▶ INSTRUCTION: Rewrite the text of all the material below with every "руб." changed to "рублей", keeping everything else the same. Leave the pictures out of your answer.

▶ DATA FOR ANALYSIS:

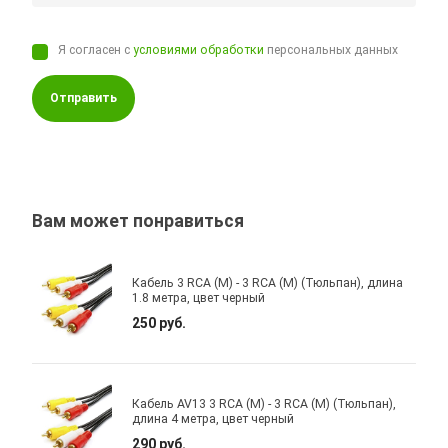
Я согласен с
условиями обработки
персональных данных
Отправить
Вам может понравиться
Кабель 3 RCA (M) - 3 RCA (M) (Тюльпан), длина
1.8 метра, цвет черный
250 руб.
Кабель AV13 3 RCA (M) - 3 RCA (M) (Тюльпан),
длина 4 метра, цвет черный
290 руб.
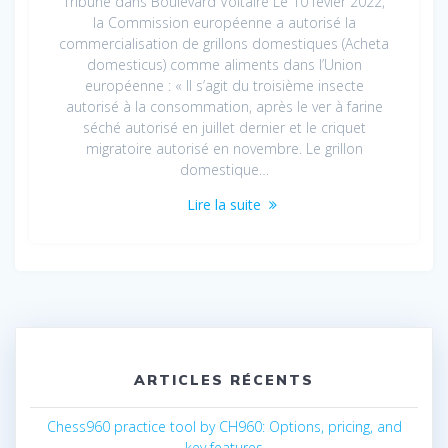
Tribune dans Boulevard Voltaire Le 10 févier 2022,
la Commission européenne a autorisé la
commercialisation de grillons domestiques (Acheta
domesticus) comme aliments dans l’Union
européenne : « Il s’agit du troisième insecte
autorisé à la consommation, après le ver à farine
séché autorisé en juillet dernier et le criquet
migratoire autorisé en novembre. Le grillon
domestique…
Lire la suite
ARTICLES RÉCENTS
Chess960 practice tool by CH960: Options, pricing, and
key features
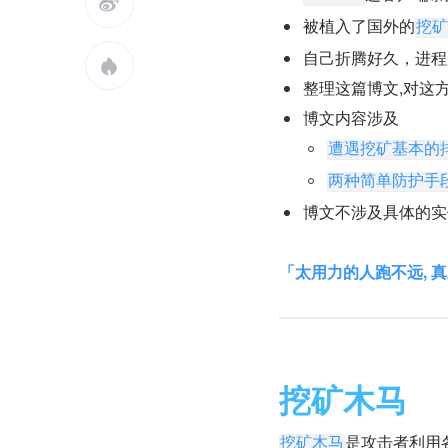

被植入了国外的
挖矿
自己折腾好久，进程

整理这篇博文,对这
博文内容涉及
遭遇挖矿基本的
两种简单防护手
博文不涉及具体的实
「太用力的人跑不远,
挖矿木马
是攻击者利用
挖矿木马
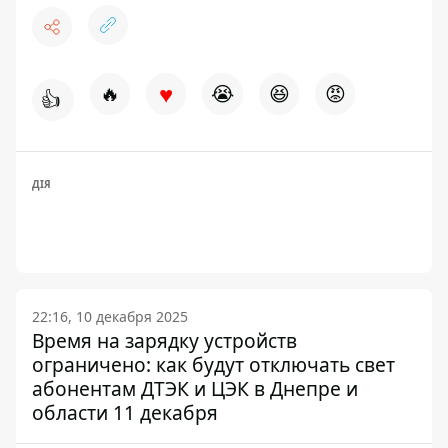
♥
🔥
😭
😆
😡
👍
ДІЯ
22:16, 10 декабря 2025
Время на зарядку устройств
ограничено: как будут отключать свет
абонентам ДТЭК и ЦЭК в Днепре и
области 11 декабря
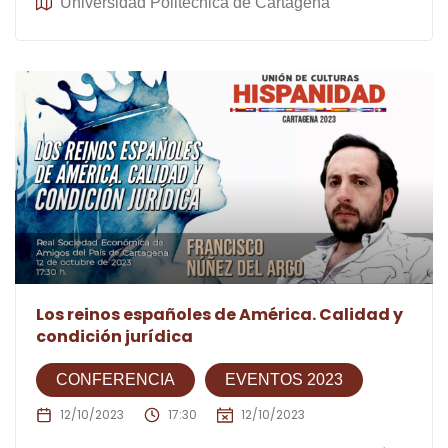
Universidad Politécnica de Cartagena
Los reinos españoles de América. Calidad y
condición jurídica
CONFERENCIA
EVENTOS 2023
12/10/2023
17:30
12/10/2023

▶ TASK OUTPUT:
Я согласен с
условиями обработки
персональных данных
Отправить
Вам может понравиться
Кабель 3 RCA (M) - 3 RCA (M) (Тюльпан), длина
1.8 метра, цвет черный
250 рублей
Кабель AV13 3 RCA (M) - 3 RCA (M) (Тюльпан),
длина 4 метра, цвет черный
290 рублей
Tribune dans Boulevard Voltaire Le 10 févier 2022,
la Commission européenne a autorisé la
commercialisation de grillons domestiques (Acheta
domesticus) comme aliments dans l’Union
européenne : « Il s’agit du troisième insecte
autorisé à la consommation, après le ver à farine
séché autorisé en juillet dernier et le criquet
migratoire autorisé en novembre. Le grillon
domestique…
Lire la suite
ARTICLES RÉCENTS
Chess960 practice tool by CH960: Options, pricing, and
key features

被植入了国外的
挖矿
自己折腾好久，进程

整理这篇博文,对这
博文内容涉及
遭遇挖矿基本的
两种简单防护手
博文不涉及具体的实
「太用力的人跑不远,
挖矿木马
是攻击者利用
挖矿木马
♥
🔥
😭
😆
😡
👍
ДІЯ
22:16, 10 декабря 2025
Время на зарядку устройств
ограничено: как будут отключать свет
абонентам ДТЭК и ЦЭК в Днепре и
области 11 декабря
Universidad Politécnica de Cartagena
Los reinos españoles de América. Calidad y
condición jurídica
CONFERENCIA
EVENTOS 2023
12/10/2023
17:30
12/10/2023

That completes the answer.